Par Marie-Émilie Hugoni
effets covid persistant
Les symptômes de la Covid-19 disparaissent dans la majorité des cas une quinzaine de jours après leur apparition. Cependant, de plus en plus de malades, considérés comme guéris, sont dits atteints d’un Covid-long. Ces derniers souffrent de symptômes persistants et en voient même apparaître d'autres.

Qu’ils aient été atteints d'une forme grave ou bénigne de la Covid-19, qu'ils aient été hospitalisés ou non, nombreux sont les "anciens" malades à alerter sur la persistance ou la réapparition de leurs symptômes. Pire, certains voient même de nouvelles séquelles se manifester, plusieurs mois après leur contamination. 

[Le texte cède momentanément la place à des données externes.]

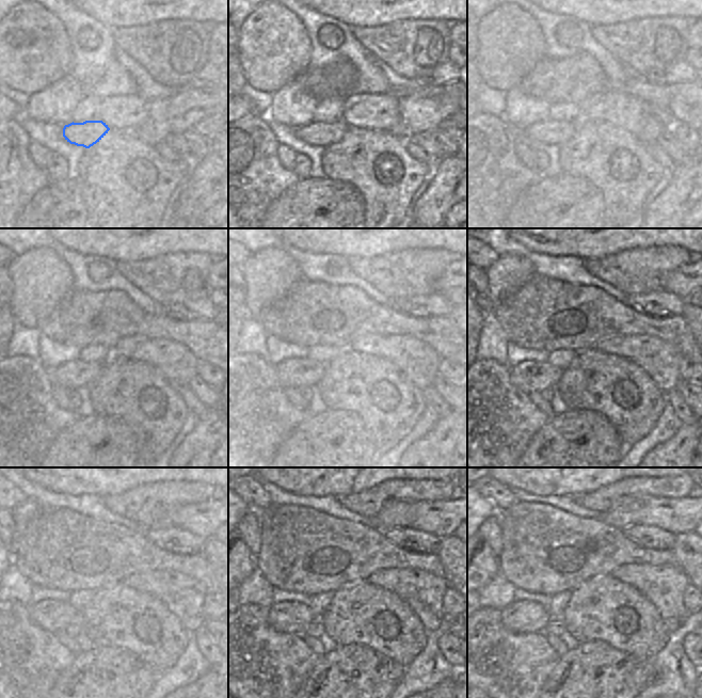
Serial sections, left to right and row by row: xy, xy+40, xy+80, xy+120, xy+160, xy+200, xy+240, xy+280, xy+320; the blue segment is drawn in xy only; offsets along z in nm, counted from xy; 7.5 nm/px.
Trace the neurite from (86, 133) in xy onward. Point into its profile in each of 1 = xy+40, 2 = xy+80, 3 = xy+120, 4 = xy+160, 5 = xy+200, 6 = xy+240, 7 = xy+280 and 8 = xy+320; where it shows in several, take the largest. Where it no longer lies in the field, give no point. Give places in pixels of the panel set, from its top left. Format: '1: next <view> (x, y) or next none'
1: next xy+40 (323, 135)
2: next xy+80 (559, 132)
3: next xy+120 (75, 374)
4: next xy+160 (298, 371)
5: next xy+200 (529, 376)
6: next xy+240 (50, 615)
7: next xy+280 (287, 616)
8: next xy+320 (521, 616)

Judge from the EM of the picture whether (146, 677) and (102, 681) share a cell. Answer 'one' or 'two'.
one

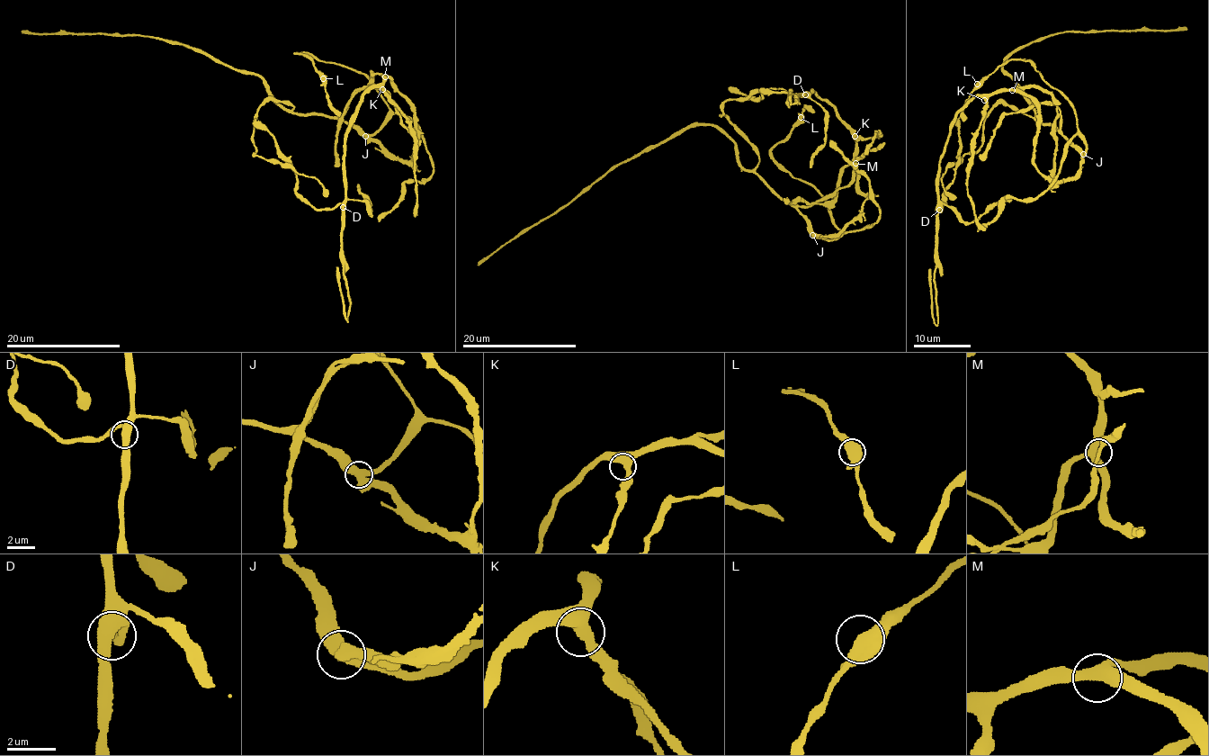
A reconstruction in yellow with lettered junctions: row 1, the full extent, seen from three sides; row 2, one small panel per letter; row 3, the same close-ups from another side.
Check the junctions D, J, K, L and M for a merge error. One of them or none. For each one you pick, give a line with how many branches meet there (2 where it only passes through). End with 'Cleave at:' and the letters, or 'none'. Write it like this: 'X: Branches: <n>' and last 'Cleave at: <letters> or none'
J: Branches: 3
Cleave at: J

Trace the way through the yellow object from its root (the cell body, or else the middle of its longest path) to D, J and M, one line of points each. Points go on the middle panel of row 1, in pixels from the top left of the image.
D: (799, 206), (835, 197), (840, 173), (855, 149), (855, 132), (836, 108), (814, 91), (805, 94)
J: (799, 206), (813, 236)
M: (799, 206), (829, 202), (837, 194), (840, 173), (855, 163)

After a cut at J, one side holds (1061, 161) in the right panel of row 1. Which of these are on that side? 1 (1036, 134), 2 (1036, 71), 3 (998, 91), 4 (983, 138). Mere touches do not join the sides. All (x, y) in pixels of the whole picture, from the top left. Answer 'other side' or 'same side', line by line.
1: other side
2: same side
3: other side
4: same side

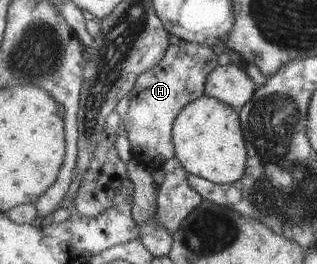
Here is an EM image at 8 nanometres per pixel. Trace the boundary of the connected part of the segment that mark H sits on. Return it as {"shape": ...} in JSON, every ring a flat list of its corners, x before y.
{"shape":[[194,42,169,43,162,61,136,79,128,93,129,109,123,116,123,127,131,143,133,158,147,170,156,171,175,157,172,139,173,123,182,108,205,95,208,74,218,66,218,54,211,47]]}

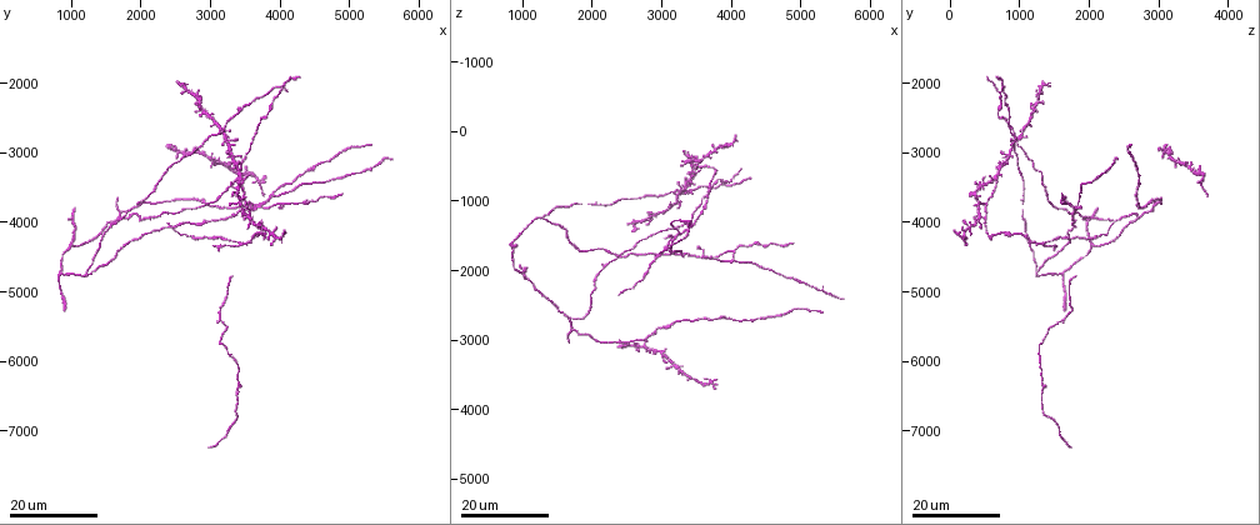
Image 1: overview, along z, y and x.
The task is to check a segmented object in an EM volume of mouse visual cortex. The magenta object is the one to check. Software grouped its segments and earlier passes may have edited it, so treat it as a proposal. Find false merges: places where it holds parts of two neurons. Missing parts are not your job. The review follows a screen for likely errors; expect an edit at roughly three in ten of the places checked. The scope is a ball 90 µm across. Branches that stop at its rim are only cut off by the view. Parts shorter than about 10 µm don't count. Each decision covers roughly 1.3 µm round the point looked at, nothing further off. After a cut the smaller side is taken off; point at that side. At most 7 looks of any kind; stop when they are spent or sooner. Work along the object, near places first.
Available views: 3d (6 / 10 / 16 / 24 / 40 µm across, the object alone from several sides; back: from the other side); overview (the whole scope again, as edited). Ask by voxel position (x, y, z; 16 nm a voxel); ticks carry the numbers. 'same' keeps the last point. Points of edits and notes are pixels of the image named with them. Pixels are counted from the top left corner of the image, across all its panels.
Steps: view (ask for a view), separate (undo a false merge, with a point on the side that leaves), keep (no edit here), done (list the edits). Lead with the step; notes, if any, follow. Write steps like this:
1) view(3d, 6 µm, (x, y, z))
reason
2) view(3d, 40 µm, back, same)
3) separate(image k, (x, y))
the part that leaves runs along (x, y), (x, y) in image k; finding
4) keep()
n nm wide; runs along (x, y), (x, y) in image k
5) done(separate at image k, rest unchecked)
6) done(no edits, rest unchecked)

view(3d, 24 µm, (3050, 2750, 900))
three-way junction

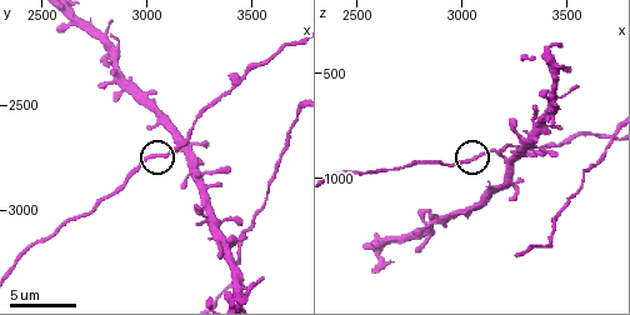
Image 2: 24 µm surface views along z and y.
view(3d, 10 µm, (3070, 2740, 910))

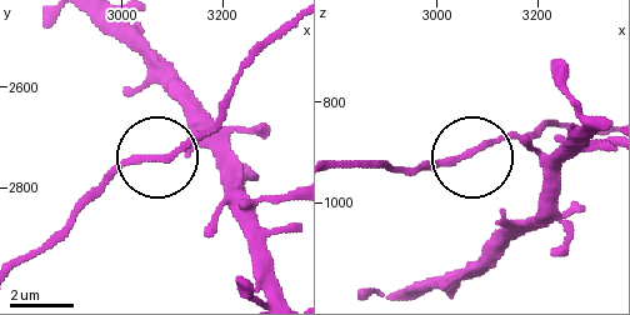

Fatigue, perte d'odorat, courbatures... La longue liste des effets à long terme de la Covid-19

La fatigue, l’oppression thoracique ou encore la perte de l’odorat sont les principaux symptômes persistants de la Covid-19, détaillait Dominique Salmon-Ceron, infectiologue à l’Hôtel-Dieu à Paris, dans une interview accordée en mai dernier à Le Parisien.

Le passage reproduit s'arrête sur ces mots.